• Extrait du texte:
Élections et peur

    
    Le résultat de ces élections locales (mars 2014) est d'une portée bien plus grande qu’on ne le dit. Bien sûr, une claque pour le pouvoir en place ; mais le fait qu’elle lui soit donnée par ceux-là mêmes qui l'ont élu, il y a deux ans, prouve qu'un grand nombre de personnes ont pris leur étiquette politique, leur identité idéologique, et  l'ont arrachée pour s'en mettre une autre, censée être à l’exact opposé. Des foules entières qui s'identifiaient de gauche ont voté Front National. Il est probable que leur acte soit tout autre chose qu'une adhésion à ce parti ; et que le tabou qu'ils ont brisé ne soit non pas de dire oui à ce parti, mais de dire non à ceux qui agitent ce parti comme une menace, un moyen de pression pour imposer leurs vues ; non à ceux qui croient (ou qui feignent de) détenir la vérité du seul fait qu'ils en dénoncent le négatif que serait ce parti. C'est cette manipulation, dont beaucoup de gouvernants, de médias et de «penseurs » ont abusé, qui en a pris un coup. Manipulation très tentante : quand on tient en main le symbole de l'Erreur, c'est comme si on détenait la Vérité ; ou pire : on détient le moyen de forcer les gens à s'aligner sur vous, faute de quoi ils sont dans l'erreur. « Attention ! ce que vous dites rappelle le Front national !vous n’allez quand même pas voter pour ! », C'est ce chantage permanent que beaucoup ont balayé, non sans souffrance : des personnes interviewées, qui ont dit qu'elles votaient à gauche depuis des décennies et que là elles ont voté FN, ne semblaient pas dire : Eh bien oui, nous entrons dans l'erreur et nous l'assumons. Elles signifiaient quelque chose de plus précis et de plus simple : vous qui êtes au pouvoir, et qui n'avez d'existence que parce que nous vous l'avons donnée, eh bien on vous la retire ; et pour mieux marquer ce retrait, on va donner nos voix à vos pires ennemis ; sans peur d'être insultés par vous puisque votre valeur, et celle de vos insultes, c'est nous qui vous la donnions ; si on vous la retire, vos insultes (nous traiter de fachos, de pro-nazis etc.) n'ont plus de valeur.

• Données extraites:
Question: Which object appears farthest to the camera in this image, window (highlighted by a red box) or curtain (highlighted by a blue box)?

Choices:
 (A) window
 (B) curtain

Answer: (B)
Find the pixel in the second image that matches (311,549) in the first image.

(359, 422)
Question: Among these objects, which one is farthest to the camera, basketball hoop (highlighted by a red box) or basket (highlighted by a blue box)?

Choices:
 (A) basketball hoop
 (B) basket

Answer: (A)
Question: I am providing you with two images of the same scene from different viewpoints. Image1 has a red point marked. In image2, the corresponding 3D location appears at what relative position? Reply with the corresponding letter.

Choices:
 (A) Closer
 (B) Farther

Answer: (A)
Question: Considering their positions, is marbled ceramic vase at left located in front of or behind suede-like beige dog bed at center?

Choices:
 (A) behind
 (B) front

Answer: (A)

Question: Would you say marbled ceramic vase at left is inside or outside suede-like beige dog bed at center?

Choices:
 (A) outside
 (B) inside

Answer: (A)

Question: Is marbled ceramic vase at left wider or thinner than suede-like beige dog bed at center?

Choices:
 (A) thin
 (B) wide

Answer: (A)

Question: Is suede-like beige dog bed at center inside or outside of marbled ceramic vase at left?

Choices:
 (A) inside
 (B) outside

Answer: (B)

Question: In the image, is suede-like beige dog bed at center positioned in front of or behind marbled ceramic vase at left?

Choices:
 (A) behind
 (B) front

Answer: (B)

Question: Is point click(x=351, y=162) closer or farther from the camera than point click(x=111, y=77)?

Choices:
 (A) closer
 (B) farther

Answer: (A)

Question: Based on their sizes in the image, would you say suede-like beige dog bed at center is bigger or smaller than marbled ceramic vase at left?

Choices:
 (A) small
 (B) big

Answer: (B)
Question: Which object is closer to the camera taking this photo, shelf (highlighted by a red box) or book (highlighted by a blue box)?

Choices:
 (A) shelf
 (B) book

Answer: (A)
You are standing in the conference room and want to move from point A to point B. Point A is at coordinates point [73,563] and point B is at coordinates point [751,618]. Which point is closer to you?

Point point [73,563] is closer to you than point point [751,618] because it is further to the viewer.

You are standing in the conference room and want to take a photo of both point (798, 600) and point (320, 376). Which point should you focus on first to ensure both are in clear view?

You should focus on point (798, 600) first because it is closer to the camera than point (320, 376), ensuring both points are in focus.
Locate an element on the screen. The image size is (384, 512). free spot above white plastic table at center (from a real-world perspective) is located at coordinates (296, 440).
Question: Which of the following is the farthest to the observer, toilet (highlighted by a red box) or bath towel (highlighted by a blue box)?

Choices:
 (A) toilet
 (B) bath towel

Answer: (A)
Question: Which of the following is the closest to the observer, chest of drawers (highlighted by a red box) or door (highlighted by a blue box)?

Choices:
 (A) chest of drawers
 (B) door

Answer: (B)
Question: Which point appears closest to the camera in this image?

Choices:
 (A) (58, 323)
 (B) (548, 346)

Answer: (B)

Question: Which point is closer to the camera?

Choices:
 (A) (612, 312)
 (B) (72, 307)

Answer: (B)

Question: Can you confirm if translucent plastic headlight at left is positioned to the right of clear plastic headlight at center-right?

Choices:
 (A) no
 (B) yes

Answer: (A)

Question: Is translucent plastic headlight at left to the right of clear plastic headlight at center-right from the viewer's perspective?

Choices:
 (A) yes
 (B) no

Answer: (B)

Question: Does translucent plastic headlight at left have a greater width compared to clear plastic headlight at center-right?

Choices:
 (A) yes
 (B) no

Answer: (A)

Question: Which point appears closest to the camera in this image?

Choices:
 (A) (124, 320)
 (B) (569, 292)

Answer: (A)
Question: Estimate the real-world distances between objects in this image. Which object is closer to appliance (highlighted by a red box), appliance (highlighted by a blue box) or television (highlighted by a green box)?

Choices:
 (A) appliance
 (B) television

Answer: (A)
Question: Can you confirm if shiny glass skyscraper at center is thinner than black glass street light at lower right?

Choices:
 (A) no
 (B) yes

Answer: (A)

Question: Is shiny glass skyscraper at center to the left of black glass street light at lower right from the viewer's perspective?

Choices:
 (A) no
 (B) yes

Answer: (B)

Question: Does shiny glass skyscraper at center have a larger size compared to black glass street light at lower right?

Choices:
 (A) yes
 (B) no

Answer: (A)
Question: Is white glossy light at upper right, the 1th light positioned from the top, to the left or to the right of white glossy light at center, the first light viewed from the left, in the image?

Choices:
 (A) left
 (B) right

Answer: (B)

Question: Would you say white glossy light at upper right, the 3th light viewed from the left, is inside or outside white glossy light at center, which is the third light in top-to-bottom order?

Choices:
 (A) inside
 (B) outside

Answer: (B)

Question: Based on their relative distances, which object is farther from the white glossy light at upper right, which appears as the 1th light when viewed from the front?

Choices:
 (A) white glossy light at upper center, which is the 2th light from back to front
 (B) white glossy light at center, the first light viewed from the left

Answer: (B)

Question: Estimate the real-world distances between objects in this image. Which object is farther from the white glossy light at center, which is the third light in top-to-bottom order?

• Travail à faire:
a) À quelle date se sont tenues les élections locales dont traite l'extrait ?
b) Relevez dans l'extrait toutes les catégories de personnes qui, selon le texte, ont abusé de la manipulation qu'il dénonce.
c) Rédigez la suite du texte sur les élections de mars 2014 en partant de sa dernière phrase.
Les données sont indépendantes de l'extrait et forment un document distinct.

• Corrigé des exercices:
a) En mars 2014.

b) Les gouvernants, les médias et les « penseurs ».

c)
    Or, chacun sait que dans ce pays, la plupart ont peur de passer pour quelque chose – qui ne serait pas correct. Et les supposés corrects abusent de cette peur, ils l'instrumentent pour réduire les autres au silence, sous une menace non formulée mais toujours là ; sous la pression d'une censure qui ne dit jamais son nom mais qui est implacable parce qu’elle est intégrée, devenant une auto-censure.
    Certes, c'eût été mieux si ces personnes avaient voté contre le pouvoir en place et pour autre chose que le FN. Mais vu la pression de la censure et du chantage, elles n'avaient sans doute pas d'autre choix.